Going forward with fall sports - even with an unconventional approach - will likely end in the season being disrupted. This already happened to the universities who elected to resume summer workouts. LSU, Clemson, UCLA, and Kansas State were among the athletic programs that held voluntary workouts. Within weeks, dozens of athletes tested positive for the virus, and practices were suspended. While it would be ideal to begin fall sports as soon as possible, it seems that they would be inevitably interrupted, and even more likely, canceled altogether. So if not an unconventional approach to a fall season … what’s the solution? It seems that the best way to maintain the integrity of fall sports is to postpone athletics until the Spring season. While this would present its own set of challenges, schools would have ample time to devise a plan.

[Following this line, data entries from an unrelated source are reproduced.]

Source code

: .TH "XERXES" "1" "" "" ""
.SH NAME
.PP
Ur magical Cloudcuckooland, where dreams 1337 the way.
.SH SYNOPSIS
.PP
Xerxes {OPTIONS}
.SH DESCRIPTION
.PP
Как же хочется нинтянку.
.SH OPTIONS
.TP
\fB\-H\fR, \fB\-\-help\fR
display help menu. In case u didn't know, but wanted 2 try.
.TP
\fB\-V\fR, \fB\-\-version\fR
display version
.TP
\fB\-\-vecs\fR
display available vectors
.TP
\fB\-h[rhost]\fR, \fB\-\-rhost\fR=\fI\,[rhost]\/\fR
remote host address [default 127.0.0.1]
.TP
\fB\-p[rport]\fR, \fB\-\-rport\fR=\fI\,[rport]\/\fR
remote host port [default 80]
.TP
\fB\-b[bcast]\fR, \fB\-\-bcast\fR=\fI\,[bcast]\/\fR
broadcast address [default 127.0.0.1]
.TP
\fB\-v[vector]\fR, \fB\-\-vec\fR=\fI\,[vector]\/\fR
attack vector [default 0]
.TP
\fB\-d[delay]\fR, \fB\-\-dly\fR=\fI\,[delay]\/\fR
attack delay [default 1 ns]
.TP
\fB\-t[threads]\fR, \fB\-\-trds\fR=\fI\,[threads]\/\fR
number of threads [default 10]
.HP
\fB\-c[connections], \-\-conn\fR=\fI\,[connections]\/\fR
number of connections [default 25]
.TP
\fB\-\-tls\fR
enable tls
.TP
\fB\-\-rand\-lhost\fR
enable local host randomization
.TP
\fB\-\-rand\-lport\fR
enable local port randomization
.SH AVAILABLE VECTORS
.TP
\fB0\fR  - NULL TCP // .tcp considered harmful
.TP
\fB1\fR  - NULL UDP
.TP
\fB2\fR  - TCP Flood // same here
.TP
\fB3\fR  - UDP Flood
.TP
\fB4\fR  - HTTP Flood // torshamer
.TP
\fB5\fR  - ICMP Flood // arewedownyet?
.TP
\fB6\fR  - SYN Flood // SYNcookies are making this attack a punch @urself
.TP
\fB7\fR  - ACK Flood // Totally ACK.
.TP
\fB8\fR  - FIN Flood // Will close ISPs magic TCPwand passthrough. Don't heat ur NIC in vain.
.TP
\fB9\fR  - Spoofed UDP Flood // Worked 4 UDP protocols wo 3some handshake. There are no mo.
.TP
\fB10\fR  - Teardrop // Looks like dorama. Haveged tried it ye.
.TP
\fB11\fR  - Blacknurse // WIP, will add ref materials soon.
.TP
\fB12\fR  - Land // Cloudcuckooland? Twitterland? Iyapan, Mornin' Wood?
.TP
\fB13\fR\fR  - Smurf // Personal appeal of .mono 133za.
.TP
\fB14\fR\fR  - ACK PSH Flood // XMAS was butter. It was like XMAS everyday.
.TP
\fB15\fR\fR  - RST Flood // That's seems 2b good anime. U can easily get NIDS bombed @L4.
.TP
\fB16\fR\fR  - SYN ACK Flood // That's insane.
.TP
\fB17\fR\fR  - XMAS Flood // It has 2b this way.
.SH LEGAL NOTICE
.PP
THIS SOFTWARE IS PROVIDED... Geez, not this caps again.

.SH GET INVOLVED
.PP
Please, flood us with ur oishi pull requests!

Pros of moving fall sports to the spring:

  • Higher likelihood of having a full, uncompromised season.
  • More time to schedule, prepare financially, and develop COVID protocols.
  • Most importantly, it will put athletes at a lower risk (optimistically, a vaccine or treatment option will be more accessible by then).

Time is Running Out

Could schools go forward with fall sports? While they would technically be able to do so, school administrators are not equipped to handle the logistical challenges that would come with that decision. Not only are schools dealing with the normal school year preparation but the financial ramifications and looming costs of playing sports this fall are daunting for most school systems. Elementary schools, high schools, and universities will be transformed in the upcoming months to accommodate new safety mandates. Time is running out, and it’s time schools turn their attention to playing sports in the the spring.